The more complex the query the less you can rely on being clever and the more the guts need to be performant and that is more important to us right now.

2 comments

I work for Altinity, which offers commercial support for ClickHouse. We like benchmarks. :)

We use the DTC airline on time performance dataset (https://www.transtats.bts.gov/tables.asp?DB_ID=120) and Yellow Taxi trip data from NYC Open Data (https://data.cityofnewyork.us/browse?q=yellow%20taxi%20data&...) for benchmarking real-time query performance on ClickHouse. I'm working on publishing both datasets in a form that makes it easy to load them quickly. Queries are an exercise for the reader but see Mark Litwintschik's blog for good examples of queries: https://tech.marksblogg.com/billion-nyc-taxi-clickhouse.html.

We've also done head-to-head comparisons on time series using the TSBS benchmark developed by the Timescale team. See https://www.altinity.com/blog/clickhouse-timeseries-scalabil... for a description of our tests as well as a link to the TSBS Github project.
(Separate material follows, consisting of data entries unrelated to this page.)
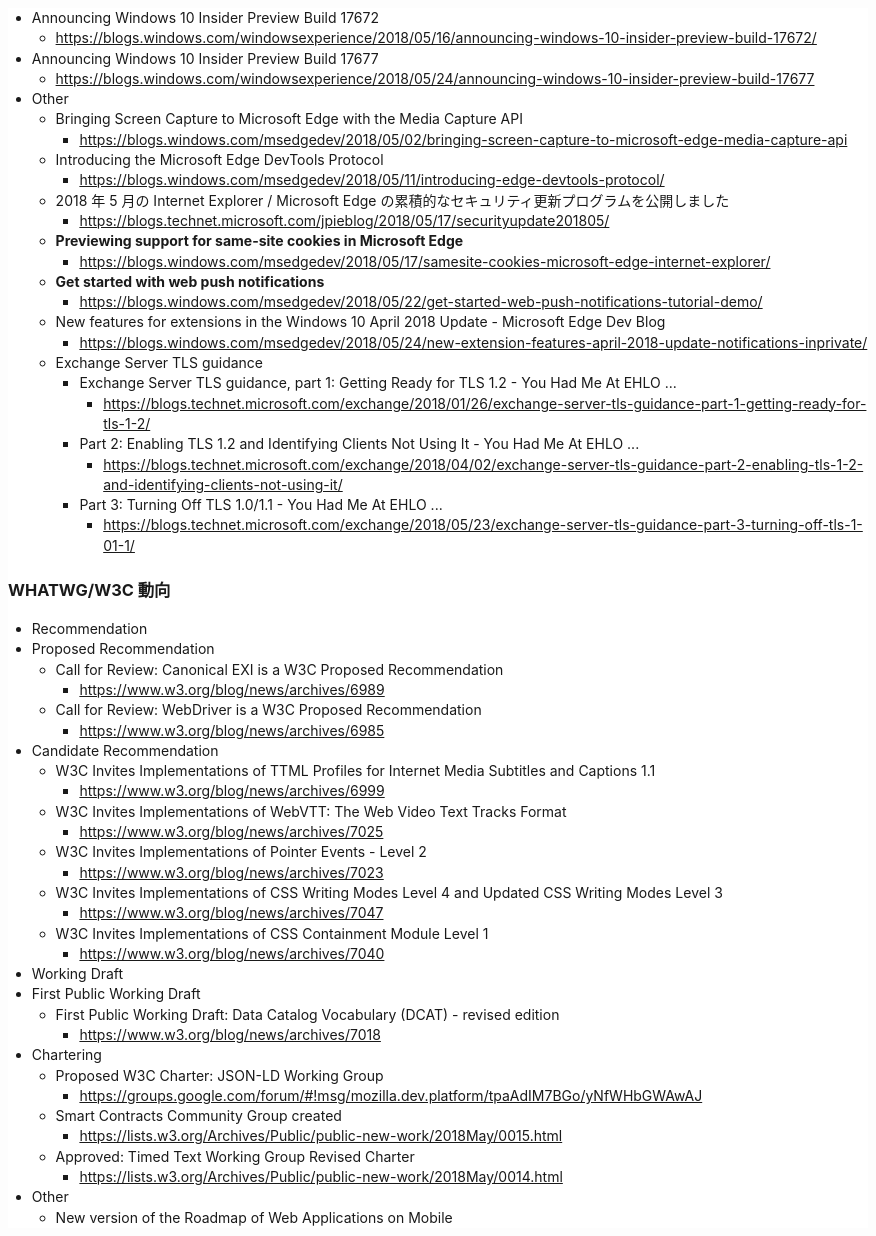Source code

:   - Announcing Windows 10 Insider Preview Build 17672
    - https://blogs.windows.com/windowsexperience/2018/05/16/announcing-windows-10-insider-preview-build-17672/
  - Announcing Windows 10 Insider Preview Build 17677
    - https://blogs.windows.com/windowsexperience/2018/05/24/announcing-windows-10-insider-preview-build-17677
- Other
  - Bringing Screen Capture to Microsoft Edge with the Media Capture API
    - https://blogs.windows.com/msedgedev/2018/05/02/bringing-screen-capture-to-microsoft-edge-media-capture-api
  - Introducing the Microsoft Edge DevTools Protocol
    - https://blogs.windows.com/msedgedev/2018/05/11/introducing-edge-devtools-protocol/
  - 2018 年 5 月の Internet Explorer / Microsoft Edge の累積的なセキュリティ更新プログラムを公開しました
    - https://blogs.technet.microsoft.com/jpieblog/2018/05/17/securityupdate201805/
  - **Previewing support for same-site cookies in Microsoft Edge**
    - https://blogs.windows.com/msedgedev/2018/05/17/samesite-cookies-microsoft-edge-internet-explorer/
  - **Get started with web push notifications**
    - https://blogs.windows.com/msedgedev/2018/05/22/get-started-web-push-notifications-tutorial-demo/
  - New features for extensions in the Windows 10 April 2018 Update - Microsoft Edge Dev Blog
    - https://blogs.windows.com/msedgedev/2018/05/24/new-extension-features-april-2018-update-notifications-inprivate/
  - Exchange Server TLS guidance
    - Exchange Server TLS guidance, part 1: Getting Ready for TLS 1.2 - You Had Me At EHLO ...
      - https://blogs.technet.microsoft.com/exchange/2018/01/26/exchange-server-tls-guidance-part-1-getting-ready-for-tls-1-2/
    - Part 2: Enabling TLS 1.2 and Identifying Clients Not Using It - You Had Me At EHLO ...
      - https://blogs.technet.microsoft.com/exchange/2018/04/02/exchange-server-tls-guidance-part-2-enabling-tls-1-2-and-identifying-clients-not-using-it/
    - Part 3: Turning Off TLS 1.0/1.1 - You Had Me At EHLO ...
      - https://blogs.technet.microsoft.com/exchange/2018/05/23/exchange-server-tls-guidance-part-3-turning-off-tls-1-01-1/

### WHATWG/W3C 動向

- Recommendation
- Proposed Recommendation
  - Call for Review: Canonical EXI is a W3C Proposed Recommendation
    - https://www.w3.org/blog/news/archives/6989
  - Call for Review: WebDriver is a W3C Proposed Recommendation
    - https://www.w3.org/blog/news/archives/6985
- Candidate Recommendation
  - W3C Invites Implementations of TTML Profiles for Internet Media Subtitles and Captions 1.1
    - https://www.w3.org/blog/news/archives/6999
  - W3C Invites Implementations of WebVTT: The Web Video Text Tracks Format
    - https://www.w3.org/blog/news/archives/7025
  - W3C Invites Implementations of Pointer Events - Level 2
    - https://www.w3.org/blog/news/archives/7023
  - W3C Invites Implementations of CSS Writing Modes Level 4 and Updated CSS Writing Modes Level 3
    - https://www.w3.org/blog/news/archives/7047
  - W3C Invites Implementations of CSS Containment Module Level 1
    - https://www.w3.org/blog/news/archives/7040
- Working Draft
- First Public Working Draft
  - First Public Working Draft: Data Catalog Vocabulary (DCAT) - revised edition
    - https://www.w3.org/blog/news/archives/7018
- Chartering
  - Proposed W3C Charter: JSON-LD Working Group
    - https://groups.google.com/forum/#!msg/mozilla.dev.platform/tpaAdIM7BGo/yNfWHbGWAwAJ
  - Smart Contracts Community Group created
    - https://lists.w3.org/Archives/Public/public-new-work/2018May/0015.html
  - Approved: Timed Text Working Group Revised Charter
    - https://lists.w3.org/Archives/Public/public-new-work/2018May/0014.html
- Other
  - New version of the Roadmap of Web Applications on Mobile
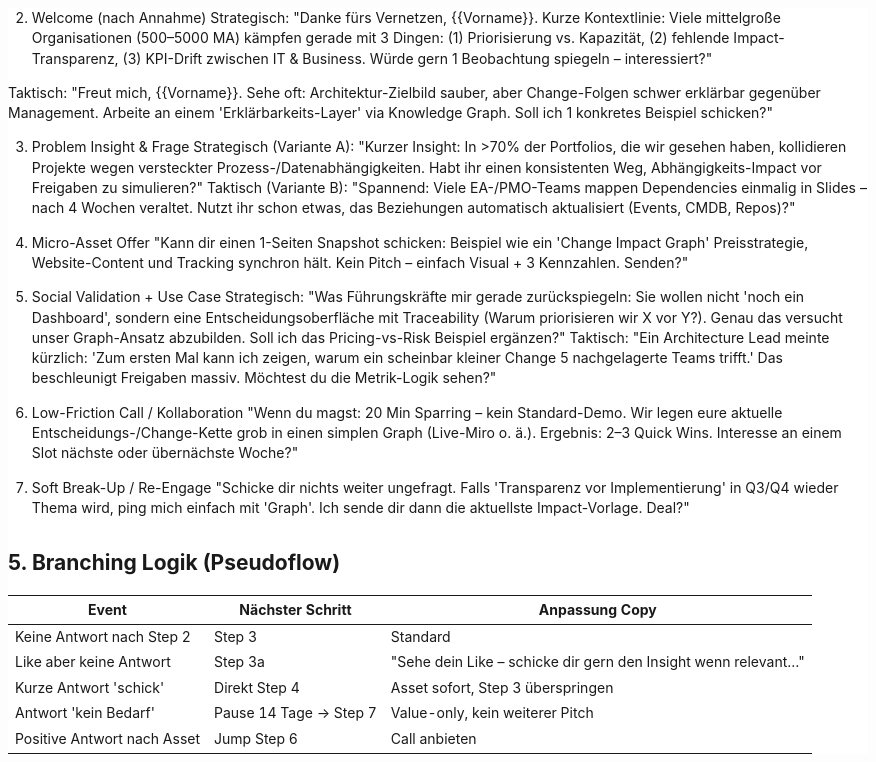 2. Welcome (nach Annahme)
   Strategisch:
   "Danke fürs Vernetzen, {{Vorname}}. Kurze Kontextlinie: Viele mittelgroße Organisationen (500–5000 MA) kämpfen gerade mit 3 Dingen: (1) Priorisierung vs. Kapazität, (2) fehlende Impact-Transparenz, (3) KPI-Drift zwischen IT & Business. Würde gern 1 Beobachtung spiegeln – interessiert?"

Taktisch:
"Freut mich, {{Vorname}}. Sehe oft: Architektur-Zielbild sauber, aber Change-Folgen schwer erklärbar gegenüber Management. Arbeite an einem 'Erklärbarkeits-Layer' via Knowledge Graph. Soll ich 1 konkretes Beispiel schicken?"

3. Problem Insight & Frage
   Strategisch (Variante A):
   "Kurzer Insight: In >70% der Portfolios, die wir gesehen haben, kollidieren Projekte wegen versteckter Prozess-/Datenabhängigkeiten. Habt ihr einen konsistenten Weg, Abhängigkeits-Impact vor Freigaben zu simulieren?"
   Taktisch (Variante B):
   "Spannend: Viele EA-/PMO-Teams mappen Dependencies einmalig in Slides – nach 4 Wochen veraltet. Nutzt ihr schon etwas, das Beziehungen automatisch aktualisiert (Events, CMDB, Repos)?"

4. Micro-Asset Offer
   "Kann dir einen 1-Seiten Snapshot schicken: Beispiel wie ein 'Change Impact Graph' Preisstrategie, Website-Content und Tracking synchron hält. Kein Pitch – einfach Visual + 3 Kennzahlen. Senden?"

5. Social Validation + Use Case
   Strategisch:
   "Was Führungskräfte mir gerade zurückspiegeln: Sie wollen nicht 'noch ein Dashboard', sondern eine Entscheidungsoberfläche mit Traceability (Warum priorisieren wir X vor Y?). Genau das versucht unser Graph-Ansatz abzubilden. Soll ich das Pricing-vs-Risk Beispiel ergänzen?"
   Taktisch:
   "Ein Architecture Lead meinte kürzlich: 'Zum ersten Mal kann ich zeigen, warum ein scheinbar kleiner Change 5 nachgelagerte Teams trifft.' Das beschleunigt Freigaben massiv. Möchtest du die Metrik-Logik sehen?"

6. Low-Friction Call / Kollaboration
   "Wenn du magst: 20 Min Sparring – kein Standard-Demo. Wir legen eure aktuelle Entscheidungs-/Change-Kette grob in einen simplen Graph (Live-Miro o. ä.). Ergebnis: 2–3 Quick Wins. Interesse an einem Slot nächste oder übernächste Woche?"

7. Soft Break-Up / Re-Engage
   "Schicke dir nichts weiter ungefragt. Falls 'Transparenz vor Implementierung' in Q3/Q4 wieder Thema wird, ping mich einfach mit 'Graph'. Ich sende dir dann die aktuellste Impact-Vorlage. Deal?"

## 5. Branching Logik (Pseudoflow)

| Event                       | Nächster Schritt       | Anpassung Copy                                                 |
| --------------------------- | ---------------------- | -------------------------------------------------------------- |
| Keine Antwort nach Step 2   | Step 3                 | Standard                                                       |
| Like aber keine Antwort     | Step 3a                | "Sehe dein Like – schicke dir gern den Insight wenn relevant…" |
| Kurze Antwort 'schick'      | Direkt Step 4          | Asset sofort, Step 3 überspringen                              |
| Antwort 'kein Bedarf'       | Pause 14 Tage → Step 7 | Value-only, kein weiterer Pitch                                |
| Positive Antwort nach Asset | Jump Step 6            | Call anbieten                                                  |

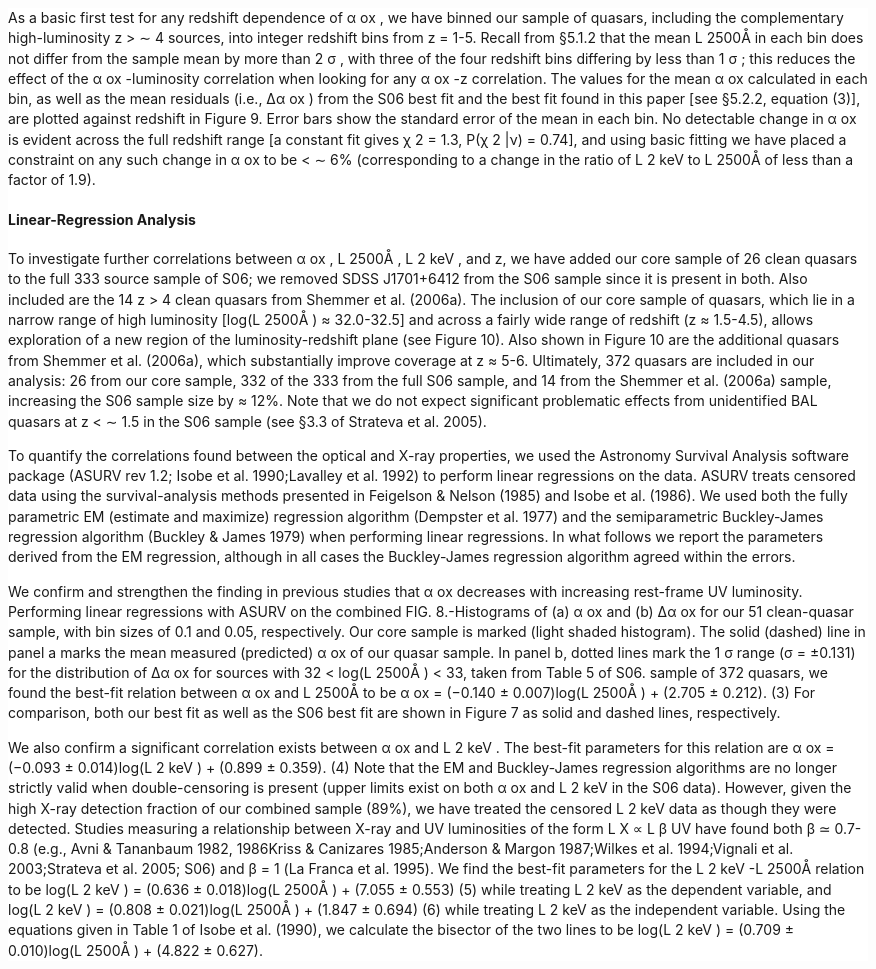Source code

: As a basic first test for any redshift dependence of α ox , we have binned our sample of quasars, including the complementary high-luminosity z > ∼ 4 sources, into integer redshift bins from z = 1-5. Recall from §5.1.2 that the mean L 2500Å in each bin does not differ from the sample mean by more than 2 σ , with three of the four redshift bins differing by less than 1 σ ; this reduces the effect of the α ox -luminosity correlation when looking for any α ox -z correlation. The values for the mean α ox calculated in each bin, as well as the mean residuals (i.e., ∆α ox ) from the S06 best fit and the best fit found in this paper [see §5.2.2, equation (3)], are plotted against redshift in Figure 9. Error bars show the standard error of the mean in each bin. No detectable change in α ox is evident across the full redshift range [a constant fit gives χ 2 = 1.3, P(χ 2 |ν) = 0.74], and using basic fitting we have placed a constraint on any such change in α ox to be < ∼ 6% (corresponding to a change in the ratio of L 2 keV to L 2500Å of less than a factor of 1.9).


#### Linear-Regression Analysis

To investigate further correlations between α ox , L 2500Å , L 2 keV , and z, we have added our core sample of 26 clean quasars to the full 333 source sample of S06; we removed SDSS J1701+6412 from the S06 sample since it is present in both. Also included are the 14 z > 4 clean quasars from Shemmer et al. (2006a). The inclusion of our core sample of quasars, which lie in a narrow range of high luminosity [log(L 2500Å ) ≈ 32.0-32.5] and across a fairly wide range of  redshift (z ≈ 1.5-4.5), allows exploration of a new region of the luminosity-redshift plane (see Figure 10). Also shown in Figure 10 are the additional quasars from Shemmer et al. (2006a), which substantially improve coverage at z ≈ 5-6. Ultimately, 372 quasars are included in our analysis: 26 from our core sample, 332 of the 333 from the full S06 sample, and 14 from the Shemmer et al. (2006a) sample, increasing the S06 sample size by ≈ 12%. Note that we do not expect significant problematic effects from unidentified BAL quasars at z < ∼ 1.5 in the S06 sample (see §3.3 of Strateva et al. 2005).

To quantify the correlations found between the optical and X-ray properties, we used the Astronomy Survival Analysis software package (ASURV rev 1.2; Isobe et al. 1990;Lavalley et al. 1992) to perform linear regressions on the data. ASURV treats censored data using the survival-analysis methods presented in Feigelson & Nelson (1985) and Isobe et al. (1986). We used both the fully parametric EM (estimate and maximize) regression algorithm (Dempster et al. 1977) and the semiparametric Buckley-James regression algorithm (Buckley & James 1979) when performing linear regressions. In what follows we report the parameters derived from the EM regression, although in all cases the Buckley-James regression algorithm agreed within the errors.

We confirm and strengthen the finding in previous studies that α ox decreases with increasing rest-frame UV luminosity. Performing linear regressions with ASURV on the combined FIG. 8.-Histograms of (a) α ox and (b) ∆α ox for our 51 clean-quasar sample, with bin sizes of 0.1 and 0.05, respectively. Our core sample is marked (light shaded histogram). The solid (dashed) line in panel a marks the mean measured (predicted) α ox of our quasar sample. In panel b, dotted lines mark the 1 σ range (σ = ±0.131) for the distribution of ∆α ox for sources with 32 < log(L 2500Å ) < 33, taken from Table 5 of S06. sample of 372 quasars, we found the best-fit relation between α ox and L 2500Å to be α ox = (−0.140 ± 0.007)log(L 2500Å ) + (2.705 ± 0.212). (3) For comparison, both our best fit as well as the S06 best fit are shown in Figure 7 as solid and dashed lines, respectively.

We also confirm a significant correlation exists between α ox and L 2 keV . The best-fit parameters for this relation are α ox = (−0.093 ± 0.014)log(L 2 keV ) + (0.899 ± 0.359). (4) Note that the EM and Buckley-James regression algorithms are no longer strictly valid when double-censoring is present (upper limits exist on both α ox and L 2 keV in the S06 data). However, given the high X-ray detection fraction of our combined sample (89%), we have treated the censored L 2 keV data as though they were detected. Studies measuring a relationship between X-ray and UV luminosities of the form L X ∝ L β UV have found both β ≃ 0.7-0.8 (e.g., Avni & Tananbaum 1982, 1986Kriss & Canizares 1985;Anderson & Margon 1987;Wilkes et al. 1994;Vignali et al. 2003;Strateva et al. 2005; S06) and β = 1 (La Franca et al. 1995). We find the best-fit parameters for the L 2 keV -L 2500Å relation to be log(L 2 keV ) = (0.636 ± 0.018)log(L 2500Å ) + (7.055 ± 0.553) (5) while treating L 2 keV as the dependent variable, and log(L 2 keV ) = (0.808 ± 0.021)log(L 2500Å ) + (1.847 ± 0.694) (6) while treating L 2 keV as the independent variable. Using the equations given in Table 1 of Isobe et al. (1990), we calculate the bisector of the two lines to be log(L 2 keV ) = (0.709 ± 0.010)log(L 2500Å ) + (4.822 ± 0.627).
On an unrelated note: Oh, if you guys are using the OnTime data, have a look at this: https://github.com/eyalroz/usdt-ontime-tools
BTW, I think you do need to consider materialized views. ClickHouse materialized views function like projections in Vertica. They can apply different indexing and sorting to data. Unless your query patterns are very rigid it's hard to get high performance in any DBMS without some ability to implement different clustering patterns in storage.